Il est temps de cesser notre guerre « contre la nature », a martelé le secrétaire général de l’ONU, Antonio Guterres, mardi 7 décembre, à Montréal, lors de l’ouverture de la COP15 sur la biodiversité. Prenant des accents dramatiques, celui qui a fait de la protection de la planète, et particulièrement de la lutte contre le changement climatique, son cheval de bataille a fustigé l’« arme d’extinction massive » qu’est devenue l’humanité. « Avec notre appétit sans limite pour une croissance économique incontrôlée et inégale, l’humanité est devenue une arme d’extinction massive », s’est-il alarmé.

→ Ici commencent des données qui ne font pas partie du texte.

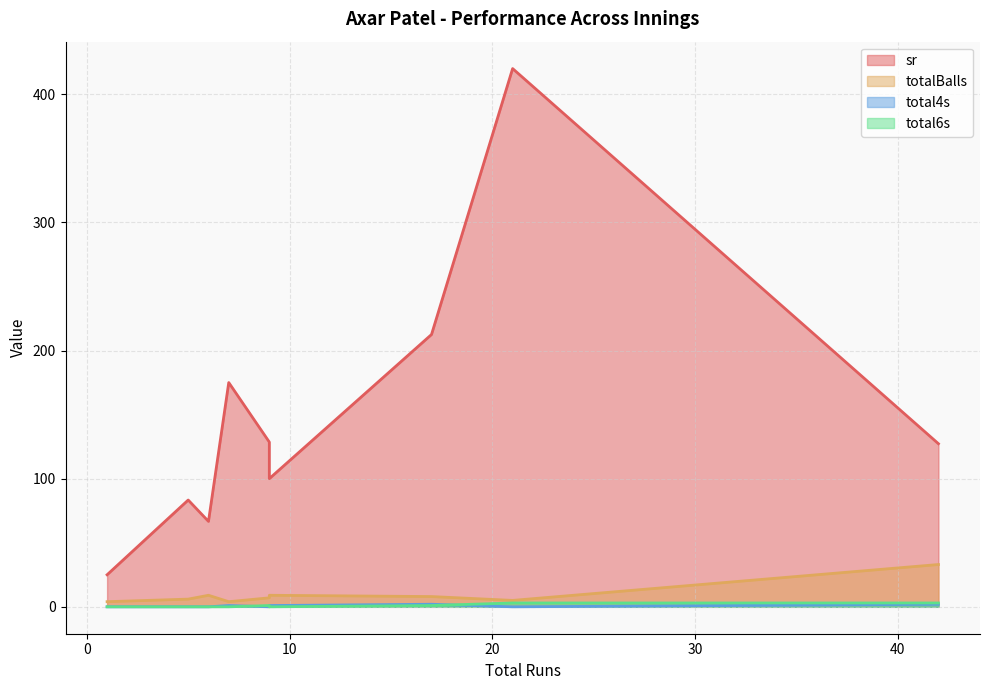

What is the difference between the total4s values at 17 and 9?

1.0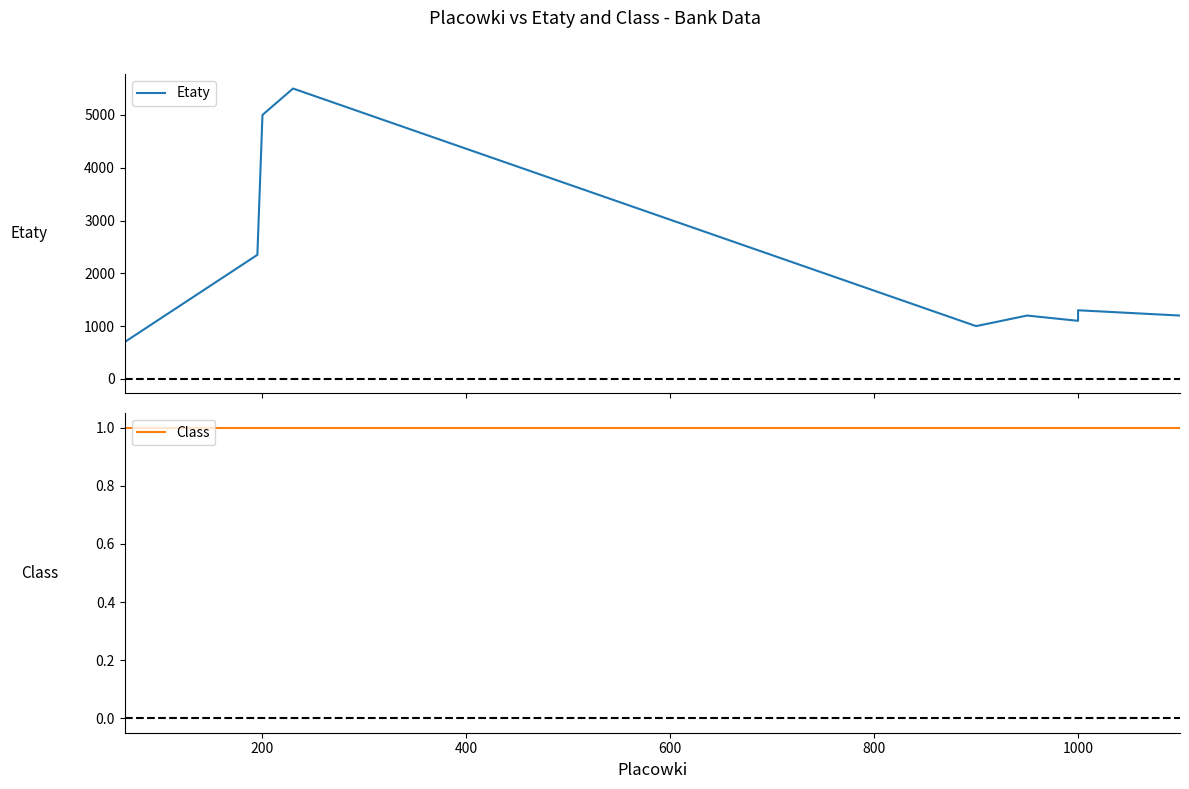

Does the chart display data point markers on the line(s)?

No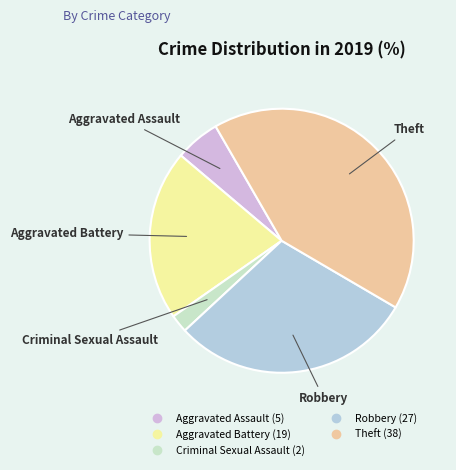

Which slice is the smallest?

Criminal Sexual Assault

Il s’exprimait dans la foulée du premier ministre canadien, Justin Trudeau, dont l’intervention a été interrompue par les tambourins d’une dizaine de représentants d’un peuple autochtone local. « Génocide des autochtones = écocide », « Pour sauver la biodiversité, arrêter d’envahir nos terres », proclamait leur banderole, brandie quelques minutes sous les applaudissements d’une partie de la salle, avant qu’ils ne soient escortés, dans le calme, vers la sortie.
Les défis que la COP15 doit relever sont considérables : un million d’espèces sont menacées d’extinction, un tiers des terres sont gravement dégradées et les sols fertiles disparaissent, tandis que la pollution et le changement climatique accélèrent la dégradation des océans.
Plus de 190 pays se réunissent du 7 au 19 décembre pour tenter de sceller un pacte décennal pour la nature et éviter ainsi une sixième extinction de masse.
« Cacophonie du chaos »
« Aujourd’hui nous ne sommes pas en harmonie avec la nature, au contraire nous jouons une mélodie bien différente », une « cacophonie du chaos jouée avec des instruments de destructions », a résumé le secrétaire général de l’ONU. « Et en fin de compte, nous nous suicidons par procuration », a-t-il ajouté, avec des répercussions sur l’emploi, la faim, la maladie et la mort.
Si le constat scientifique est peu discuté, les points de friction restent nombreux entre les membres de la Convention pour la diversité biologique (CDB) de l’ONU (195 Etats et l’Union européenne, mais sans les Etats-Unis). L’issue des négociations, portant sur une vingtaine d’objectifs destinés à sauvegarder les écosystèmes d’ici 2030, reste incertaine.
« Pour que l’accord de Paris réussisse, la biodiversité doit également réussir. Pour que le climat réussisse, la nature doit réussir, et c’est pourquoi nous devons les traiter ensemble », a affirmé à l’Agence France-Presse (AFP) Elizabeth Maruma Mrema, la cheffe de la CDB, il y a quelques jours.
Parmi la vingtaine d’objectifs en discussions, l’ambition phare, surnommée « 30×30 », vise à placer au moins 30 % des terres et des mers du globe sous une protection juridique minimale d’ici à 2030. Contre respectivement 17 % et 10 % dans l’accord précédent de 2010.
La question du financement, point de blocage
Il sera aussi question des subventions néfastes à la pêche et à l’agriculture, de la lutte contre les espèces invasives et de la réduction des pesticides. Mais la question du financement de ces mesures pourrait être, une fois encore, un point de blocage. Des pays en développement demandent la création d’un fonds, comme celui décidé pour le climat, sans que cela leur ait été pour l’instant accordé.
Le manque de leadership politique pourrait aussi se faire sentir. En dehors du premier ministre canadien, aucun chef d’État ou de gouvernement n’est attendu à Montréal, alors qu’ils étaient plus de 110 en Egypte en novembre pour la COP27, conférence de l’ONU sur le climat.